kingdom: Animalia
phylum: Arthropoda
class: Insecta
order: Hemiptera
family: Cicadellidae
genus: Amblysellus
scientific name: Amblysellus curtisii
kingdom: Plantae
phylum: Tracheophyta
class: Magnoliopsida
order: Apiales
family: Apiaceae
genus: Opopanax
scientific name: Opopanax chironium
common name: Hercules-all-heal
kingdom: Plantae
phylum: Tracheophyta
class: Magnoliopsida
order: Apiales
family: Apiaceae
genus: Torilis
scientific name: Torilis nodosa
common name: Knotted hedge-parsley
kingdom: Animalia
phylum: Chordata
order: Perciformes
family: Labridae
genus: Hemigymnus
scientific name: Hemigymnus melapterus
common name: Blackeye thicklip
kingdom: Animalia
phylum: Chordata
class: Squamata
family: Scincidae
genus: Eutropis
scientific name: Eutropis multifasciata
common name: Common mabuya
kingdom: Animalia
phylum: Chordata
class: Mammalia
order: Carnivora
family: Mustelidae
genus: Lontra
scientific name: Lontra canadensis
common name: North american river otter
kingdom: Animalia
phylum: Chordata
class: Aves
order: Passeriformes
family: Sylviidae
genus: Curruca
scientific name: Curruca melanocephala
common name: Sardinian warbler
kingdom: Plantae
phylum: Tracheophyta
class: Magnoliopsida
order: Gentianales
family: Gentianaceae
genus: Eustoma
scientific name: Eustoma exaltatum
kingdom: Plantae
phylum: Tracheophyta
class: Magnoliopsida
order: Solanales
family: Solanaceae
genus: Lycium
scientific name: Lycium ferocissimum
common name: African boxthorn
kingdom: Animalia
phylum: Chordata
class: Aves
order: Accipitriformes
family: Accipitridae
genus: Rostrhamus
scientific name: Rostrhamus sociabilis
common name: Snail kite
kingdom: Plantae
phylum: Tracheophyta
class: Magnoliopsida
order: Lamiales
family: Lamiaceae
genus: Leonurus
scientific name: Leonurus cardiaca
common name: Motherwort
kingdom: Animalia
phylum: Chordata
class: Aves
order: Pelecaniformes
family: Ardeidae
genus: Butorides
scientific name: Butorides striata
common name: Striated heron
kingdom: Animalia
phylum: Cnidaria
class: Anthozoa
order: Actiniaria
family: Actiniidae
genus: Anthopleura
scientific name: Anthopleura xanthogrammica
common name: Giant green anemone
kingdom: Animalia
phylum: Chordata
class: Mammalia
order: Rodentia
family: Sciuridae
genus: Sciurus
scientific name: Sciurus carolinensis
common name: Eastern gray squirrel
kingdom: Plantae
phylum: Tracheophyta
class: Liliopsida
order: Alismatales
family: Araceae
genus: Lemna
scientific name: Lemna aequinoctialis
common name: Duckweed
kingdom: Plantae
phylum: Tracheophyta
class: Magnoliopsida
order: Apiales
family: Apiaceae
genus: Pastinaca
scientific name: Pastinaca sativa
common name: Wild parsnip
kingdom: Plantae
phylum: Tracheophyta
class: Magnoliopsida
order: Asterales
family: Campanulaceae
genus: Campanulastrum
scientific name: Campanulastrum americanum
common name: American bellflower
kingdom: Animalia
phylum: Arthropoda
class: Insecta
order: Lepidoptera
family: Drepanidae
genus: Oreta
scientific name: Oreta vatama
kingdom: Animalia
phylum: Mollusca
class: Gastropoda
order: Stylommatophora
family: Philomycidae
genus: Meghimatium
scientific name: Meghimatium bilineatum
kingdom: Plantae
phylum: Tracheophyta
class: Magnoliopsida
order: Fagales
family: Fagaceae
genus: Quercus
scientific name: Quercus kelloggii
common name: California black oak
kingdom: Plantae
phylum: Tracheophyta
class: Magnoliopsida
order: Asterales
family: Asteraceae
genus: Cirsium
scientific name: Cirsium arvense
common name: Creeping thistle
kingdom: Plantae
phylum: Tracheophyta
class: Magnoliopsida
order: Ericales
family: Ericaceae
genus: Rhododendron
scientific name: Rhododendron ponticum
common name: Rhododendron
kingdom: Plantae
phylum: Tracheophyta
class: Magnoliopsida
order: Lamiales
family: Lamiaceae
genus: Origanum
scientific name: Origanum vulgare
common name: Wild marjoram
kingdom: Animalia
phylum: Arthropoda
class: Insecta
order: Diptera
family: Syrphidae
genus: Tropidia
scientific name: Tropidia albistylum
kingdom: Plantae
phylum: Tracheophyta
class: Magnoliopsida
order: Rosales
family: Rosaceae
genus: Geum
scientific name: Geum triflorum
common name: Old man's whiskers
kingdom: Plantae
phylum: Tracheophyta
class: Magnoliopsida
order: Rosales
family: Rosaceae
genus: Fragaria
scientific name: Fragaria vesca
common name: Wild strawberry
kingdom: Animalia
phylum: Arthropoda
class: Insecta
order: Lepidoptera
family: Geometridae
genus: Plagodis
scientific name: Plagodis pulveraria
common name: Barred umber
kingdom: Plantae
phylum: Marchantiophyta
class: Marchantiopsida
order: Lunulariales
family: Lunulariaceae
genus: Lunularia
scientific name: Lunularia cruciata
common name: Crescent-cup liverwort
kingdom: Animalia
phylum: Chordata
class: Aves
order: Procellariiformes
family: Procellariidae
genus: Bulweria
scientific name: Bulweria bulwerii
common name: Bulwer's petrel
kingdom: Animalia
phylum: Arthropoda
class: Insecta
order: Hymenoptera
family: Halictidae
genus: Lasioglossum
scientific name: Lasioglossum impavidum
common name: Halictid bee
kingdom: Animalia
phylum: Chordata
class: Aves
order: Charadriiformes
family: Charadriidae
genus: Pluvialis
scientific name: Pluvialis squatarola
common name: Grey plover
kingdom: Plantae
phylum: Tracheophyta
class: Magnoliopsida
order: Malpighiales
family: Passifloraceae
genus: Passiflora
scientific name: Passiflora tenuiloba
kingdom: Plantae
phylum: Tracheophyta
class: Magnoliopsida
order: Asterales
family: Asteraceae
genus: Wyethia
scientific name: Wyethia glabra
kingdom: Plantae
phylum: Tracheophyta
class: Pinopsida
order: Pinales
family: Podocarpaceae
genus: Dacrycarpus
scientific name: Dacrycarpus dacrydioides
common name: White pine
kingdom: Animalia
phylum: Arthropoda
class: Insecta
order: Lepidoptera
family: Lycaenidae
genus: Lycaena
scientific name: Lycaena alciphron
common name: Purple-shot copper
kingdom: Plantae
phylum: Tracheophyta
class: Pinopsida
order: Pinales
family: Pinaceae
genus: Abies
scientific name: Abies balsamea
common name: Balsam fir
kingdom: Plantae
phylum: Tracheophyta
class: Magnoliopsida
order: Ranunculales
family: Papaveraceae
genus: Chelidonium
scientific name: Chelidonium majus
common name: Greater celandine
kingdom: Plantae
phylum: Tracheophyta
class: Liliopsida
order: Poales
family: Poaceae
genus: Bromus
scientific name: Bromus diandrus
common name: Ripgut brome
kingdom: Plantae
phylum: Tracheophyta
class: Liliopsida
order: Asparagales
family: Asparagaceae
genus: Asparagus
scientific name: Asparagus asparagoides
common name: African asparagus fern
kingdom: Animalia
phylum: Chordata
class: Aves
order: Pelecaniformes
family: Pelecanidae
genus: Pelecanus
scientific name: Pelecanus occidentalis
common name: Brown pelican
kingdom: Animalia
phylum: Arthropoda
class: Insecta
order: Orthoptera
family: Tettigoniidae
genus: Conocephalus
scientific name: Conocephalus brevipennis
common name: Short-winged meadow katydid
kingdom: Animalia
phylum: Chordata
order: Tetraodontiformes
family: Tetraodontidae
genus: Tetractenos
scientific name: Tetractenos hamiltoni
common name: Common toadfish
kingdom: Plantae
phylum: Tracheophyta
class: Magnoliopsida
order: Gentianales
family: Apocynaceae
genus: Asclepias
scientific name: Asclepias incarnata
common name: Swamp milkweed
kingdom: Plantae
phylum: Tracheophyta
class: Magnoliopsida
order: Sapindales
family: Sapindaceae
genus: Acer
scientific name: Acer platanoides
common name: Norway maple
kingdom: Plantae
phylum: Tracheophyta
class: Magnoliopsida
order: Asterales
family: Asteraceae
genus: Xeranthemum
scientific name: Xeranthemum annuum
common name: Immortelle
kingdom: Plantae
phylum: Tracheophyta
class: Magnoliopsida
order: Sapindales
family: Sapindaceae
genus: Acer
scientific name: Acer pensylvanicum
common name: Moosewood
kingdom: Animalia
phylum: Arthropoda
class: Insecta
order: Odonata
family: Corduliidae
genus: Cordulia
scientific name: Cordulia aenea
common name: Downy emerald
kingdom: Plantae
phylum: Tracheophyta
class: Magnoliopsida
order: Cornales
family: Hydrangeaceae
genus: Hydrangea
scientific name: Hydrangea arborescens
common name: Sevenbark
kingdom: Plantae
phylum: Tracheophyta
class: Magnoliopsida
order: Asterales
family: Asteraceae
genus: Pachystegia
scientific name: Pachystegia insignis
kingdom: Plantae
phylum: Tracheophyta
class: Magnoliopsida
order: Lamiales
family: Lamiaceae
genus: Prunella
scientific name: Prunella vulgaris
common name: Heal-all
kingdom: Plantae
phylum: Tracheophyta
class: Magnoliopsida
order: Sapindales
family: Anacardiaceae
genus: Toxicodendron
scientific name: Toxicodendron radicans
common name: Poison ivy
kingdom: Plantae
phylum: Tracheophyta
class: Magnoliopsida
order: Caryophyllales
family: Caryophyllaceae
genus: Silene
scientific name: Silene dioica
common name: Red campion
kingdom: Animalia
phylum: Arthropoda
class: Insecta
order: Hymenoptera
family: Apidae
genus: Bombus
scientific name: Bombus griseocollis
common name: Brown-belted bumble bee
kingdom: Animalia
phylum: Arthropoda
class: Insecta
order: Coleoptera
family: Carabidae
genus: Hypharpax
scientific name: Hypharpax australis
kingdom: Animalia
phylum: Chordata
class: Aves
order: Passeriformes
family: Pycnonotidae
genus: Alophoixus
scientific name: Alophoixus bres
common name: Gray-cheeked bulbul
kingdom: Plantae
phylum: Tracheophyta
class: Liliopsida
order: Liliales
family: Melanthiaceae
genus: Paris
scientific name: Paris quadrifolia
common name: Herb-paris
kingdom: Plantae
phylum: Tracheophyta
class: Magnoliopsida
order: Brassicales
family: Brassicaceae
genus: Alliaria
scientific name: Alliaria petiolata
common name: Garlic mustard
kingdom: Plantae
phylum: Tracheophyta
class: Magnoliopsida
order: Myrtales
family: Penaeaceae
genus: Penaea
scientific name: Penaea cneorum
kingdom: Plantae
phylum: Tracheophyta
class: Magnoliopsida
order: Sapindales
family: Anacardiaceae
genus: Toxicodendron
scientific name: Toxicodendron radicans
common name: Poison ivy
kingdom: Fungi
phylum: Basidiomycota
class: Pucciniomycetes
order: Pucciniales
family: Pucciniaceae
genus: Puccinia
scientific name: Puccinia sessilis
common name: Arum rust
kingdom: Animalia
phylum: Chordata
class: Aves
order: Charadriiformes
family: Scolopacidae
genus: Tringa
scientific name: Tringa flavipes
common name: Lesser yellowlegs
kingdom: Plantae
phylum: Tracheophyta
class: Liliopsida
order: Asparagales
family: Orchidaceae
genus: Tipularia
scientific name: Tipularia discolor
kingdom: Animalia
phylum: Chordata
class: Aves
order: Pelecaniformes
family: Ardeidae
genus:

* [YOUR TASK] Put the lines from the very first one through the line containing "common name: Blackeye thicklip" into a JSON list of strings, one string per line, with blank lines left out.

* [TASK ANSWER]
[
  "kingdom: Animalia",
  "phylum: Arthropoda",
  "class: Insecta",
  "order: Hemiptera",
  "family: Cicadellidae",
  "genus: Amblysellus",
  "scientific name: Amblysellus curtisii",
  "kingdom: Plantae",
  "phylum: Tracheophyta",
  "class: Magnoliopsida",
  "order: Apiales",
  "family: Apiaceae",
  "genus: Opopanax",
  "scientific name: Opopanax chironium",
  "common name: Hercules-all-heal",
  "kingdom: Plantae",
  "phylum: Tracheophyta",
  "class: Magnoliopsida",
  "order: Apiales",
  "family: Apiaceae",
  "genus: Torilis",
  "scientific name: Torilis nodosa",
  "common name: Knotted hedge-parsley",
  "kingdom: Animalia",
  "phylum: Chordata",
  "order: Perciformes",
  "family: Labridae",
  "genus: Hemigymnus",
  "scientific name: Hemigymnus melapterus",
  "common name: Blackeye thicklip"
]